What is a food-obsessed man to do these days? Each food-related book, article, and documentary I encounter inspires and enrages me. I want to take up arms and join the cause. But what is the cause, and what are my weapons? The more I learn, the more I question. For a while, I thought eating local was the solution. But that seemed too simplistic. Now I’m about to read James E. McWilliams’ Just Food: Where Locavores Get It Wrong and How We Can Truly Eat Responsibly and once again be confused by expanding horizons and knowledge.
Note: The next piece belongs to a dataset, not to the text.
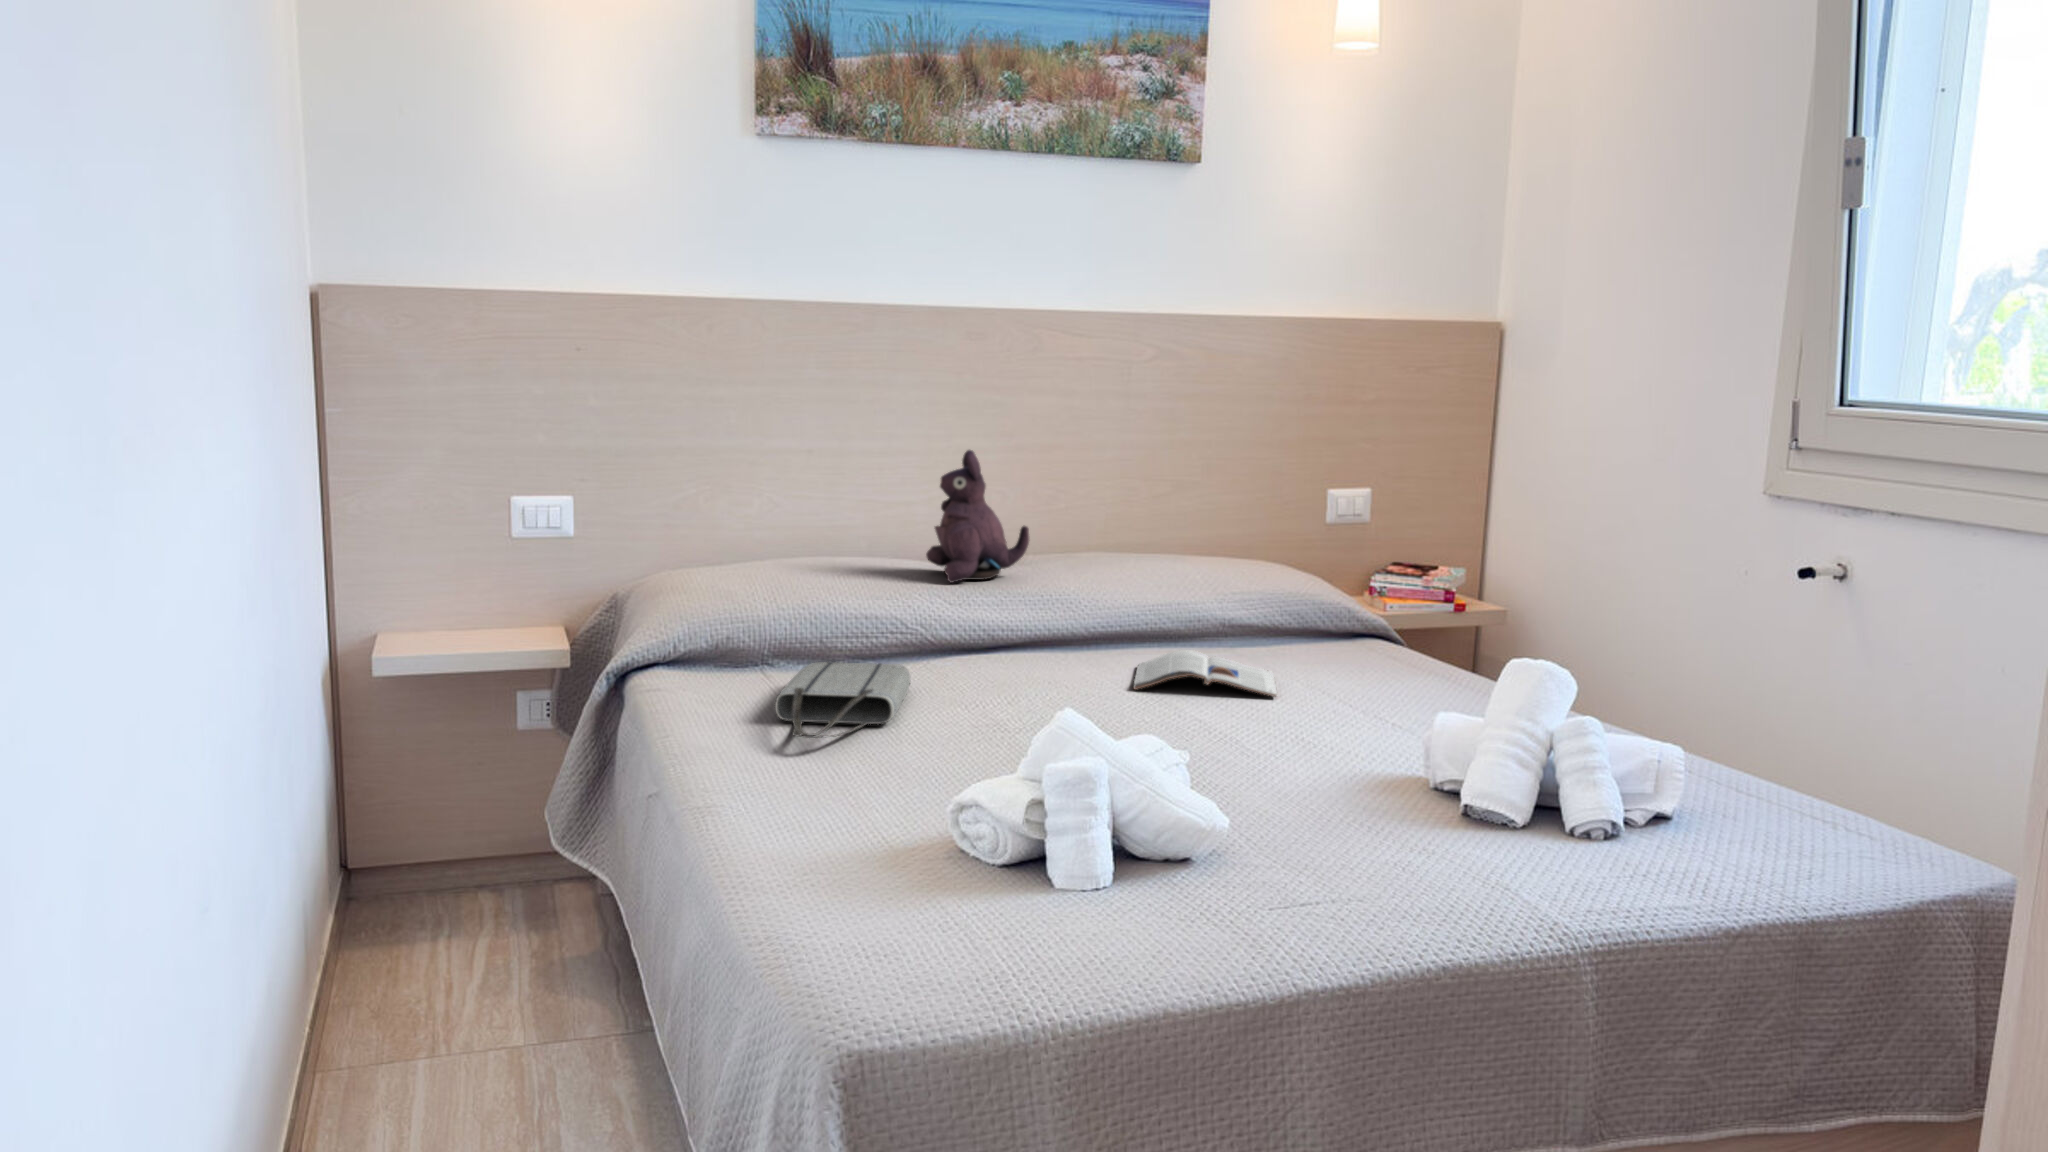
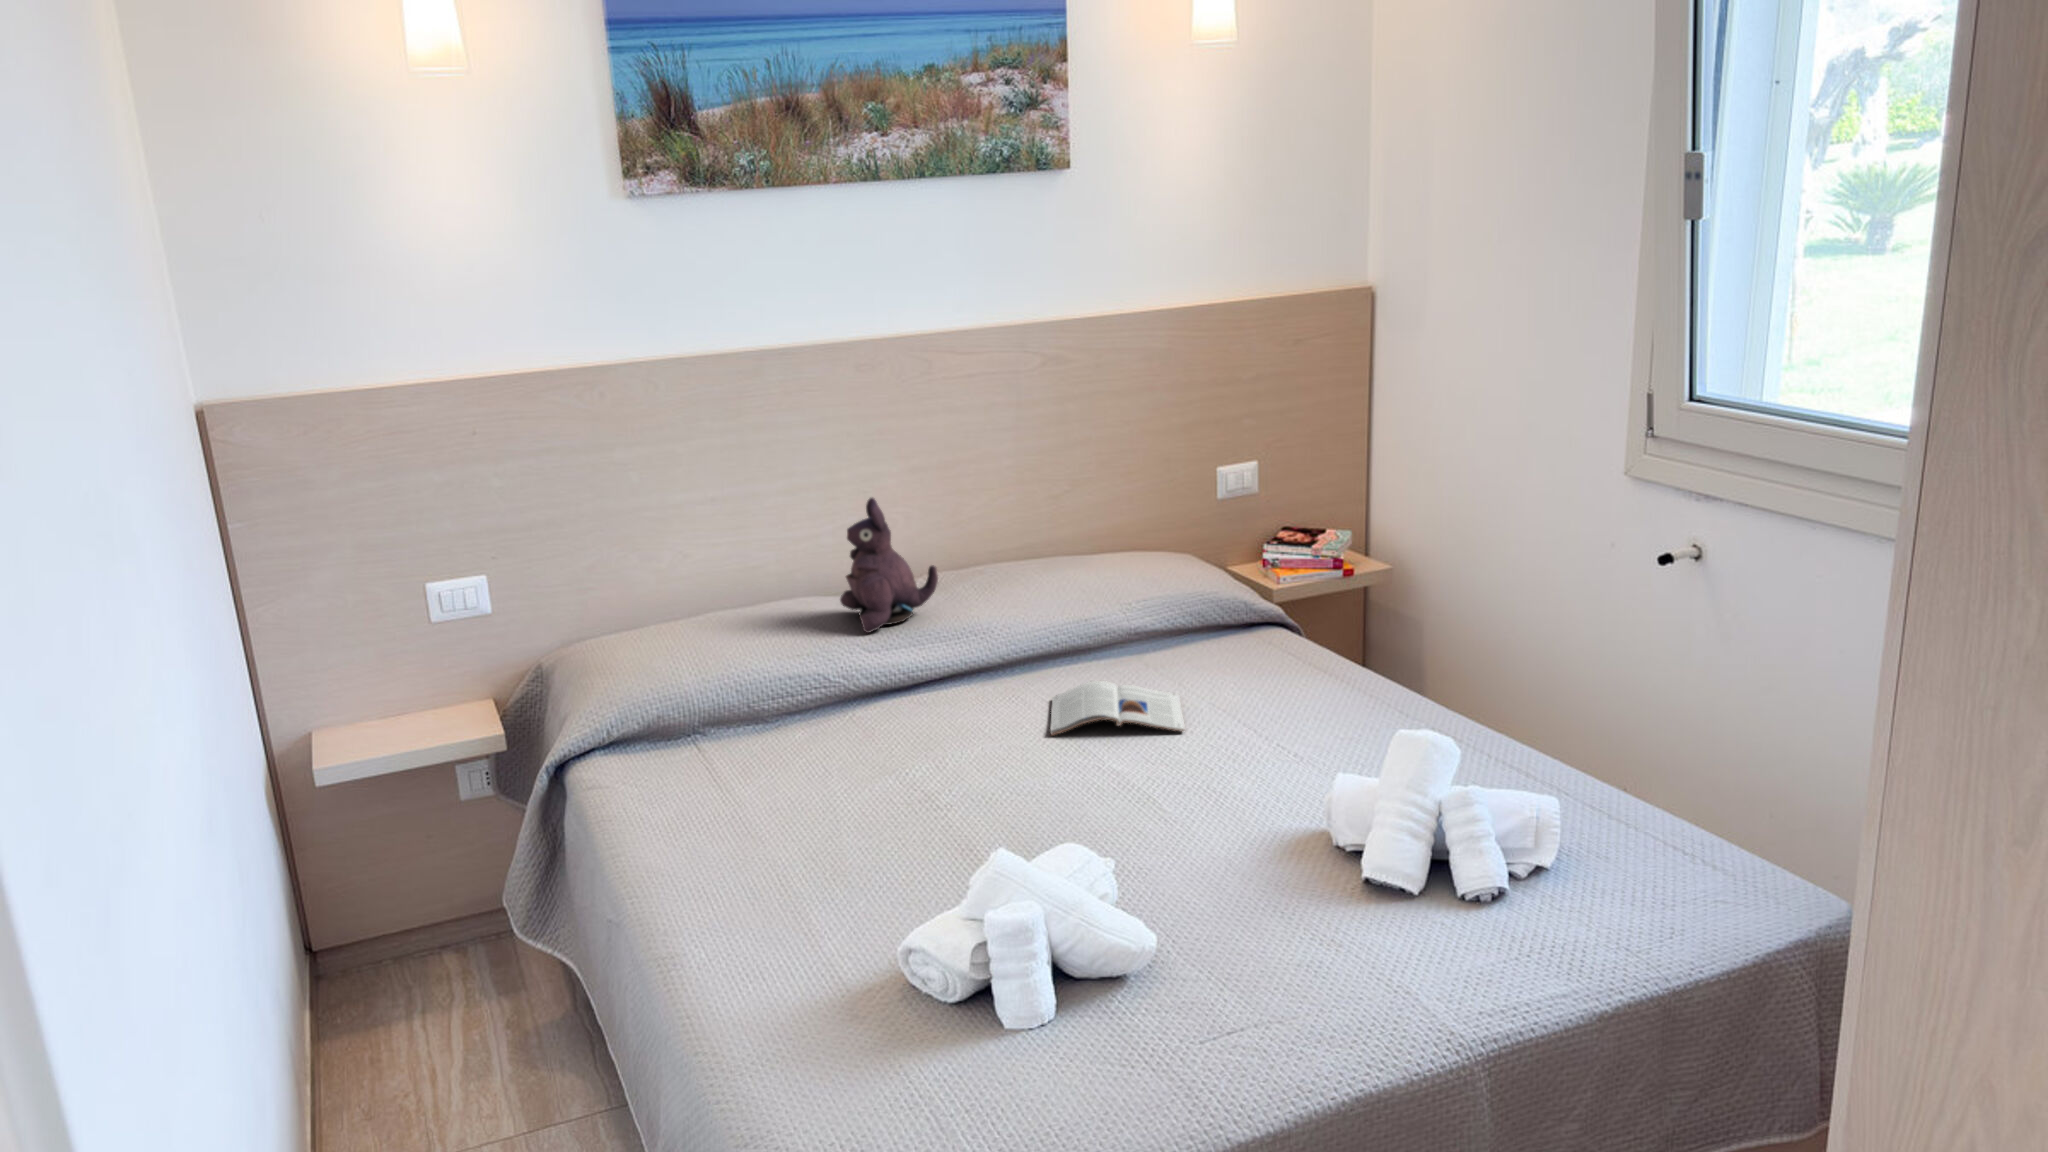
tote bag: present [775,662,910,738] -> none [715,740,840,858]

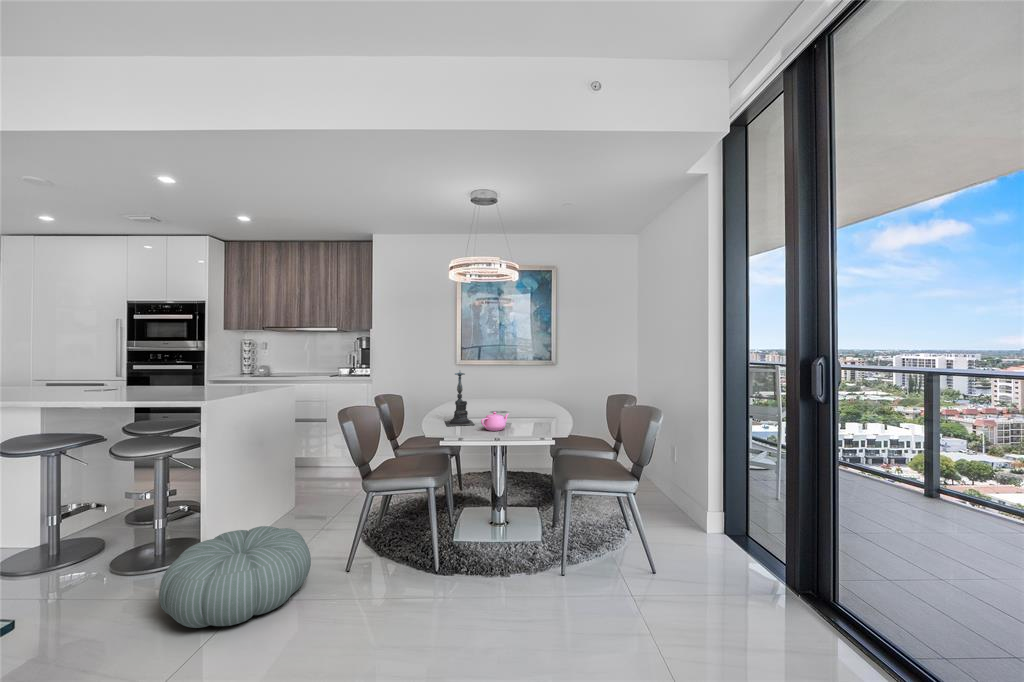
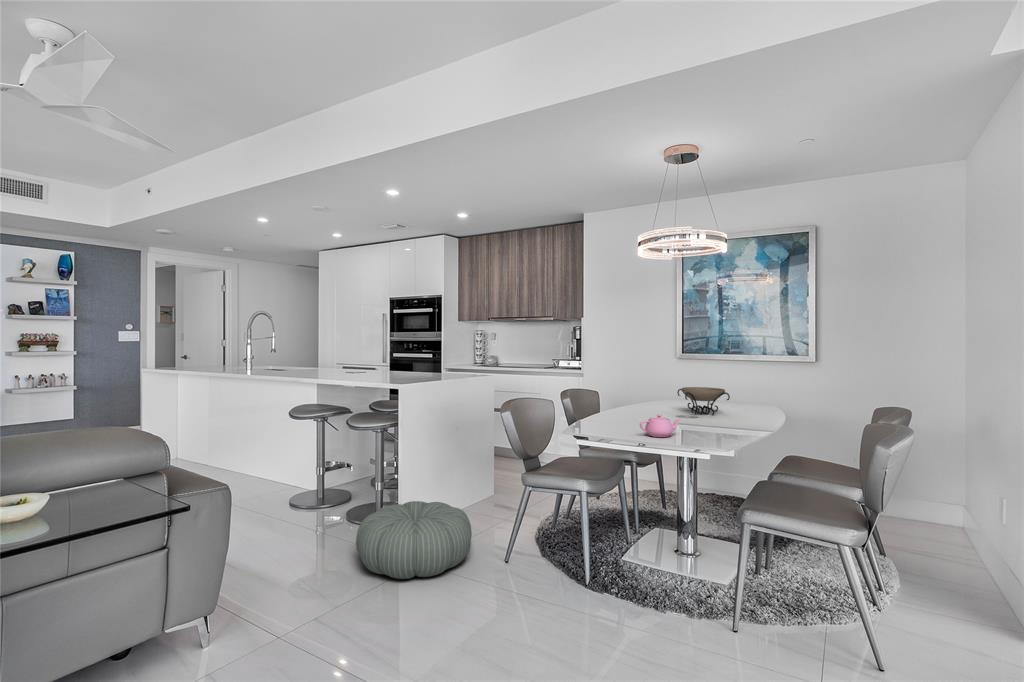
candle holder: present [445,372,474,426] -> none [611,358,647,429]
decorative bowl: none [477,387,520,409] -> present [677,387,730,415]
One thing I know is that I want to help people eat better nutritionally, economically, and have tastier food. But how? Do I go the super grass-roots route and live a life of moral integrity in poverty? Do I “sell out” and go for a more moderate “solution” and help someone more accessible like Whole Foods? Do I work within the system and work for the state or such? Do I try to change things for others or just for myself? Do I go off the map and work on farms and live in isolation for a while? All of these questions are bouncing around in my head, and usually the more I think about something, the more I understand it, but this problem–at least at this stage–is only made more complex.

And like all change, there will be some sacrifices that I’m still coming to terms with. Starting a new career will most likely mean a decrease in pay. Mabye no benefits or insurance. But I like suits and eating at restaurants, which, by the way is one of my favorite things in life. (If you somehow know of a way for me to simply eat at restaurants and get paid, that would be my life’s calling.) But a new direction I can feel good about would have value–maybe more than the possible lost wages.

But since I don’t know what I want to do yet, I am reluctant to make the jump. Hopefully, there is a tipping point where I start figuring things out more and being confused less, or at least just act in some way.

Another problem has been that I haven’t been able to find a focus for Jameseats. Rants? Reviews? Industry discussion? Championing healthy and responsible eating? The quest for a singular focus has led me to have no content and posting anxiety. So I’m taking you along with me in all my moods and ideas. It’ll be interesting for me and I can only hope that it will not bore you to death.

2 comments

1 Nicholas L. Hall { 09.09.09 at 8:37 am }

Read Ruhlman’s The Reach of a Chef. It’s not just you. The way the world of food is going these days, it’s almost impossible to find a focus, and the meaning and nature of food and cooking seem to get more and more complex. I find it paradoxical that one of life’s most obvious conclusions should be so rife with intellectual complexity and moral conundrum. I think you’re doing just fine at figuring it out. Most people don’t even try, which is where most of the problems start anyway. By cutting heavily processed foods out of your diet as much as you can, I think you’re already taking one of the biggest steps toward change, both personally and for the greater good. I know Michael Pollan is polarizing and frequently a bit reductive, but I take to heart the central mantra of In Defense of Food: Eat food, not so much, mostly plants. A startling prospect, when you really think about what that means, and how few of us follow that advice.

I’m hoping that all those out there searching will reach a critical mass that at least questions the current system enough to engender some type of change, even if we don’t have all the answers. CSAs, cooking for yourself, thinking about one of the most intrinsically human things we do, and sharing your thoughts with any who care to read them - that’s gotta be a good thing.

2 Crystal { 09.10.09 at 9:47 am }

James, I hear ya. I am constantly switching back and forth… do I eat local? Organic? Do I just focus on health, and eat lots of produce, from wherever? Do I cook everything at home from scratch, or support local restaurants? It’s quite frustrating to me, but I know that I just have to figure out my own beliefs, and what works for me and my life. If I am okay with my choices, that’s all that matters. Remind me that I said this, because by this evening I’ll be fretting again. :) Anyway, it’s good to hear your voice again!